18 yaşına geldim artık ve hala ciddi bir ilişkim olmadı. hiçbir kız sevgime karşılık veremedi ve tabi bu da derslerime aynı şekilde yansıdı berbat bir ortaokul geçirdim. lisede pek farksız sayılmaz açıkçası.

bakın aşk ve sevgi önemli şey hatta yaşamak için temel şey benim için. rüyalarımda hep aşık oluyorum ve istediğim kişiyle mutlu mesut yaşıyorum ama gerçekte olmuyor. çevremde ne kadar kız varsa hepsi abuk subuk hareketler yapan serserilerle çıkıyorlar. anlamıyorum insan gibi insan olunduğunda neden bir kızın dikkatini çekemiyorum?

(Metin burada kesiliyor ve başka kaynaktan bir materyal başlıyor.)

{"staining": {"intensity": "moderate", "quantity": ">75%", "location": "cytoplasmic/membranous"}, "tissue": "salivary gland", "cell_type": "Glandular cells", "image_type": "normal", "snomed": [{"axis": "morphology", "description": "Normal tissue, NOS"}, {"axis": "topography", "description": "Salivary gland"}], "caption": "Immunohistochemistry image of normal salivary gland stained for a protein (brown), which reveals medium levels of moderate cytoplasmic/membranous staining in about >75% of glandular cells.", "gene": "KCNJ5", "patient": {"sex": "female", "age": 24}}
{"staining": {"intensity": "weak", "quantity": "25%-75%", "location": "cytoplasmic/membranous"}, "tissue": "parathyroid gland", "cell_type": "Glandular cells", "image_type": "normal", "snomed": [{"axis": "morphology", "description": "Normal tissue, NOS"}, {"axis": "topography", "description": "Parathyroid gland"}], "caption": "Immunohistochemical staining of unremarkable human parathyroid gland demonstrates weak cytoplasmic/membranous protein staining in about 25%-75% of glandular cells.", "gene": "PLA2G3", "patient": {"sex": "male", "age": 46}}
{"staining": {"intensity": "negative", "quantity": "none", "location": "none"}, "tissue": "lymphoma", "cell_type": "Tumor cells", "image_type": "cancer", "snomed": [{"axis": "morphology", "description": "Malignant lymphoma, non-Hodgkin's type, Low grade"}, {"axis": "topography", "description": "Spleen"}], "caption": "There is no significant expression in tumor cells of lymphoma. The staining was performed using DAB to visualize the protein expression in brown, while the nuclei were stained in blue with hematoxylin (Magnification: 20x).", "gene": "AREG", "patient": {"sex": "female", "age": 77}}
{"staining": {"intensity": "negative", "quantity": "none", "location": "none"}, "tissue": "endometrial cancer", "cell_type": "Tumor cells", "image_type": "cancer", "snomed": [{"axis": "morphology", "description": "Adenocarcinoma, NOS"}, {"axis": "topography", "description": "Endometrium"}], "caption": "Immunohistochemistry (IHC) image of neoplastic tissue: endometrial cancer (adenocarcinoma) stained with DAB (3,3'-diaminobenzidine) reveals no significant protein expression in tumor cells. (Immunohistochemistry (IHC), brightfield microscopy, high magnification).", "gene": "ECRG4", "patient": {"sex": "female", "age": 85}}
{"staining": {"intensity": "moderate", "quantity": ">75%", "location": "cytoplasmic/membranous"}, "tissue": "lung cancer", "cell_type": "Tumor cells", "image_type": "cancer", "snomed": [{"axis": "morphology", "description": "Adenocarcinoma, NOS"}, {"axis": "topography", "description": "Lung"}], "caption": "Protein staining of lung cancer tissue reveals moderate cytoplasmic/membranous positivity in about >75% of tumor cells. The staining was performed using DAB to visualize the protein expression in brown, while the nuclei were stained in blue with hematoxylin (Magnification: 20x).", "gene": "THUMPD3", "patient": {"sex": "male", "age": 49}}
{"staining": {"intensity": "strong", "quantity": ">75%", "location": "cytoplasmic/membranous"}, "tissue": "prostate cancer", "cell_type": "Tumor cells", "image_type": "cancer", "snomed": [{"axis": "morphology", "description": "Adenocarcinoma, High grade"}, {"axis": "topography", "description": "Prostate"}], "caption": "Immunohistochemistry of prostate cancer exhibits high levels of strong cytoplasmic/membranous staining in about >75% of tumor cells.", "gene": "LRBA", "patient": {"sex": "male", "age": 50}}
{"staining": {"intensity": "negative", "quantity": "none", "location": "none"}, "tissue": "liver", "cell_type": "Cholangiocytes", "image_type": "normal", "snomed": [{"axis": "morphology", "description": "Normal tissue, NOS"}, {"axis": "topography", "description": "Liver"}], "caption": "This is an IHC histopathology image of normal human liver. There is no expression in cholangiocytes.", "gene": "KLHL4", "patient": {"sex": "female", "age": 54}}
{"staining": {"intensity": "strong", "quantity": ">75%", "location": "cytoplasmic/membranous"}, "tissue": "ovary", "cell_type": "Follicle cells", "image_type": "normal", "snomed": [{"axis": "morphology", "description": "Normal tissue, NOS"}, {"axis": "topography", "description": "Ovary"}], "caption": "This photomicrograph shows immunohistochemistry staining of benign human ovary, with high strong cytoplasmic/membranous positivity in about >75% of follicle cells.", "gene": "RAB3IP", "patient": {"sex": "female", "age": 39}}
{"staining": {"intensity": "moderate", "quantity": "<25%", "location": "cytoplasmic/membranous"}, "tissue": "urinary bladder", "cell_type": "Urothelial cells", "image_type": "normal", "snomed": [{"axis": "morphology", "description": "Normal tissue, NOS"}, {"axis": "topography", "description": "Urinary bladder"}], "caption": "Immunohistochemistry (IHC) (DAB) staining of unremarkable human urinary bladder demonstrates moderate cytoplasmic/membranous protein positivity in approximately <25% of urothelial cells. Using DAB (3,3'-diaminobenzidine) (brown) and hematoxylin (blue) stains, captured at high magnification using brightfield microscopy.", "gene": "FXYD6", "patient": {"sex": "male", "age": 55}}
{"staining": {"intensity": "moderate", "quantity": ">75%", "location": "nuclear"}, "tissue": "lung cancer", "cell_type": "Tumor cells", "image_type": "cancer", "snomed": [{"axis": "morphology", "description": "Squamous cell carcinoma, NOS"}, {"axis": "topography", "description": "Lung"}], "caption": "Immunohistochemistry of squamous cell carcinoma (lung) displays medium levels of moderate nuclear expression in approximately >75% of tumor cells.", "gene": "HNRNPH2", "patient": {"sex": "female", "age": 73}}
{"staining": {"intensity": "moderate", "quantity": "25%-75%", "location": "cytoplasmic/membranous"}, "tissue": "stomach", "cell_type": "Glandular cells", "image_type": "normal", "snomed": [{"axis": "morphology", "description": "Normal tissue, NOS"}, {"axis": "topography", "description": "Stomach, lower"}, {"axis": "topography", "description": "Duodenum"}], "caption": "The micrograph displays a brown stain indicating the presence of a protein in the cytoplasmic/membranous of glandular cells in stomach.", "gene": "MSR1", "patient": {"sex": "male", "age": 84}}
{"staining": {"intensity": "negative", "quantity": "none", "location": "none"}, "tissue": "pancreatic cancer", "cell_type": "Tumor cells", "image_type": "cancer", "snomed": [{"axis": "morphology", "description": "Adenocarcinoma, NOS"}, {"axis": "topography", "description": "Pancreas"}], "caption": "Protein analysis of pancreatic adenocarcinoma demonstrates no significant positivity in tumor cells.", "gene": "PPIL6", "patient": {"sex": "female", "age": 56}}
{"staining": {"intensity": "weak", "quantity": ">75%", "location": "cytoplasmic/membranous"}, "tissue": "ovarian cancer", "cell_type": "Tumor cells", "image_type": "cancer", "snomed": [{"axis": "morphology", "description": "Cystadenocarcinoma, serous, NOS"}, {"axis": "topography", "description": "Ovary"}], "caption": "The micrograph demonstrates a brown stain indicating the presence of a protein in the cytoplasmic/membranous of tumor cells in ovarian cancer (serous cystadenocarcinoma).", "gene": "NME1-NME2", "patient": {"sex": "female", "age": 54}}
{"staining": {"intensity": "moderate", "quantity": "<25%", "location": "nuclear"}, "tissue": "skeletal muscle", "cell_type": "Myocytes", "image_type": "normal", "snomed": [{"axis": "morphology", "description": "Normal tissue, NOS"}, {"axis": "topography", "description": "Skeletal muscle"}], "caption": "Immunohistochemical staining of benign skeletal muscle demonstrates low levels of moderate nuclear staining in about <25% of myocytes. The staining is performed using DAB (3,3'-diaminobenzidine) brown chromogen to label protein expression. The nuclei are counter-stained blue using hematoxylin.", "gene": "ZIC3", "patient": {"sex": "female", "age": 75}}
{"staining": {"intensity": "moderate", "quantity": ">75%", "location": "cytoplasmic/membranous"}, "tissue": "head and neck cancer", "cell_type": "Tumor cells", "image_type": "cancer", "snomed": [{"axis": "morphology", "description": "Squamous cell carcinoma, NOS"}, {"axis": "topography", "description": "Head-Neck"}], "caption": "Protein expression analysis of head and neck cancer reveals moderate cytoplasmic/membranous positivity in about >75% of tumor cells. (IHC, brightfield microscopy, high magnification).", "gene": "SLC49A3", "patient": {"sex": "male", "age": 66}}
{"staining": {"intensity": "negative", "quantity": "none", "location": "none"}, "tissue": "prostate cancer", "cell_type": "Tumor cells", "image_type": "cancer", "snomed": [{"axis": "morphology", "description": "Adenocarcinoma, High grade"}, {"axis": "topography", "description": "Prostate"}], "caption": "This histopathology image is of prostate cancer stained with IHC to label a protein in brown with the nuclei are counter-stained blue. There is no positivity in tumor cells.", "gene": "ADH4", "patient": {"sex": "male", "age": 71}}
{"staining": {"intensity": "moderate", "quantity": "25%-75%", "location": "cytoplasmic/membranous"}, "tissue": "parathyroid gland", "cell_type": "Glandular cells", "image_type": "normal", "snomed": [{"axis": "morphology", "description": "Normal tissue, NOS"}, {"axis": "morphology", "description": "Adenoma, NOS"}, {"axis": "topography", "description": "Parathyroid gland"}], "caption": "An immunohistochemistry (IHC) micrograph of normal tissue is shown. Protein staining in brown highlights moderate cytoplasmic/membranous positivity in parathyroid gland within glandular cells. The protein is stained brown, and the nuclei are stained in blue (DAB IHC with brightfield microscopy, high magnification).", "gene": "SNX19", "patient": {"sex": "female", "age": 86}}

neyse çok yazdım şunu diyebilirim ki iyi bir ilişkiniz varsa kıymetini bilin, yok arkadaşmış yok maçmış gibi muhabbetlere girmeyin eğer ciddi düşünüyorsanız bir ömür geçireceksiniz ve o bir yana hayatınızdaki diğer şeyler bir yana olacak.
-en azından benim için öyle hanımcı diyebilirsiniz ama ben sevdiğimde gerçekten dibine kadar seviyorum.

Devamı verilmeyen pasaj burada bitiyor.